15

El teledirigido regresó al día siguiente.

O un teledirigido distinto, idéntico al primero. Seguramente, los Otros no han recorrido medio universo con un solo teledirigido en la bodega.

Se movía despacio por el cielo, en silencio, sin el gruñido de un motor, sin producir ningún zumbido, simplemente se deslizaba sin hacer ruido, como un cebo de pesca arrastrado por aguas tranquilas. Nos apresuramos a entrar en los barracones sin que nadie tuviera que ordenárnoslo. Me encontré sentada en un catre al lado de Pringoso.

—Sé lo que van a hacer —susurró.

—No hables —le susurré.

Él asintió y dijo:

—Bombas sónicas. ¿Sabes lo que pasa cuando te bombardean con doscientos decibelios? Se te hacen pedazos los tímpanos. Los pulmones te estallan, el aire te entra en el torrente sanguíneo y te falla el corazón.

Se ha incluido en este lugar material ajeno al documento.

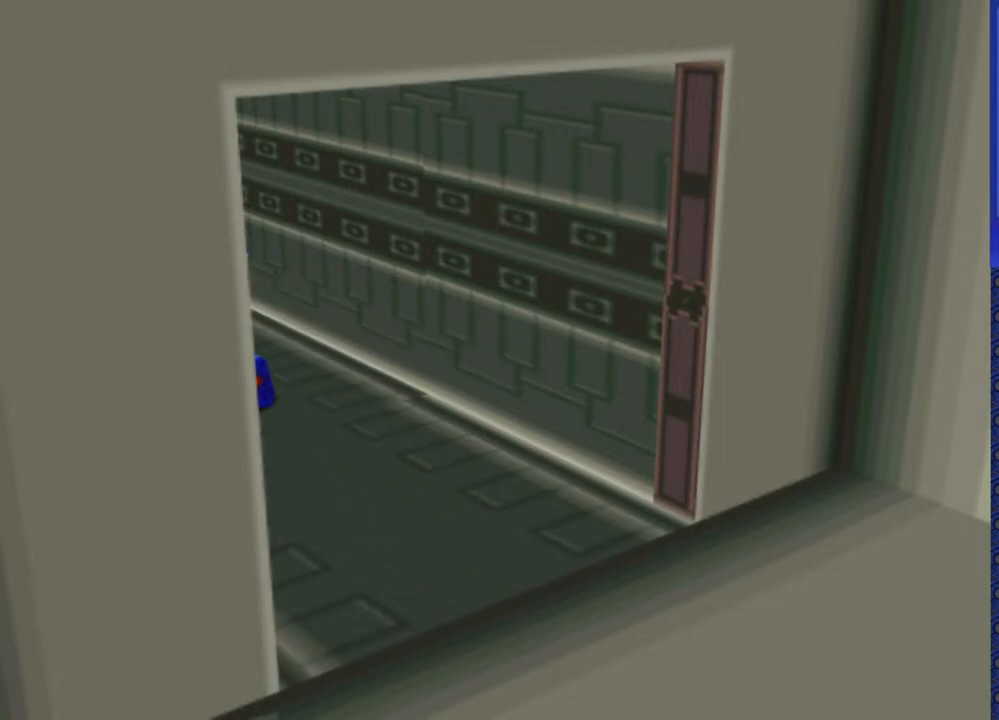
{"buttons": [], "events": []}
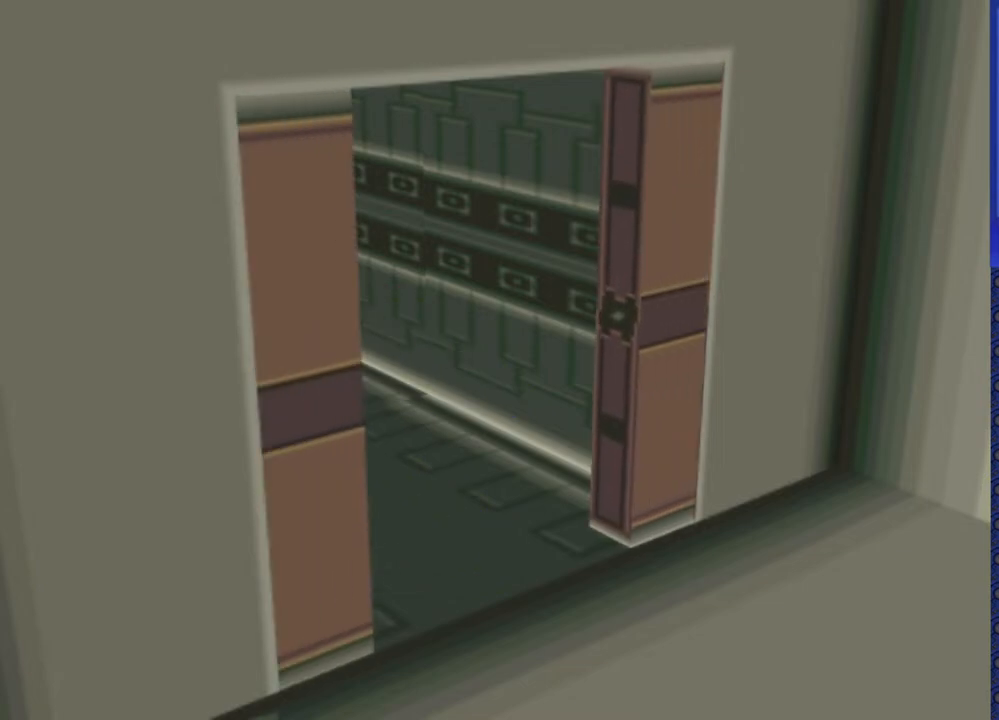
{"buttons": [], "events": []}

—¿De dónde sacas esa mierda, Pringoso?

Mi padre y Hutchfield volvían a estar agachados junto a la puerta abierta. Se quedaron mirando el mismo punto durante varios minutos. Al parecer, el teledirigido se había quedado inmóvil en el cielo.

—Toma, te he traído una cosa —dijo Pringoso.

Era un collar de diamantes, parte del botín que había obtenido de los cadáveres del pozo de ceniza.

—Qué asco —respondí.

—¿Por qué? Ni que lo hubiera robado —añadió, haciendo un mohín—. Sé lo que te pasa, no soy estúpido. No es por el collar, es por mí. Lo aceptarías sin pensarlo si yo estuviera bueno.

Me pregunté si estaba en lo cierto. Si Ben Parish me hubiese regalado un collar del pozo, ¿lo habría aceptado?

—Como si tú lo estuvieras… —añadió Pringoso.

¡Qué chasco! Pringoso, el ladrón de tumbas, no creía que estuviera buena.

—Entonces, ¿por qué me lo quieres dar?

—Aquella noche, en el bosque, me comporté como un imbécil. No quiero que me odies, ni que pienses que soy un raro.

Un poco tarde para eso.

—No quiero joyas de gente muerta —respondí.

—Ni ellos —contestó él, refiriéndose a la gente muerta.

No pensaba dejarme en paz, así que me largué en silencio para sentarme detrás de mi padre. Por encima de su hombro vi un diminuto punto gris, una peca plateada en la impoluta piel del cielo.

—¿Qué está pasando? —susurré.

Justo cuando lo decía, el punto desapareció. Se movió tan deprisa que pareció esfumarse en un abrir y cerrar de ojos.

—Vuelos de reconocimiento —dijo Hutchfield entre dientes—. No se me ocurre qué otra cosa puede ser.

—Nosotros teníamos satélites que podían ver qué hora marcaba el reloj de cualquiera desde el cielo —repuso mi padre en voz baja—. Si podíamos hacer eso con nuestra tecnología primitiva, ¿por qué iban a tener ellos que abandonar su nave para espiarnos?

—¿Tienes una teoría mejor? —preguntó Hutchfield, que no soportaba que cuestionaran sus decisiones.

—Puede que no tengan nada que ver con nosotros —sugirió mi padre—. Puede que esas cosas sean sondas atmosféricas o dispositivos para medir algo que no pueden calibrar desde el espacio. O quizás estén buscando algo que no puedan detectar hasta tenernos prácticamente neutralizados.

Entonces, mi padre suspiró. Yo conocía aquel suspiro: significaba que creía que algo era cierto, pero deseaba que no lo fuera.

—Todo se reduce a una pregunta muy simple, Hutchfield: ¿por qué están aquí? No han venido para expoliar los recursos de nuestro planeta: hay muchos por todo el universo, así que no hace falta viajar cientos de años luz para obtenerlos. Tampoco para matarnos, aunque puede que matarnos a todos (o a casi todos) sea necesario. Son como esos propietarios que echan a unos inquilinos descuidados para poder limpiar la casa y meter a un inquilino nuevo; creo que lo que pretenden es dejar la casa preparada.

—¿Preparada? ¿Preparada para qué?

—Para la mudanza —dijo mi padre, con una sonrisa triste.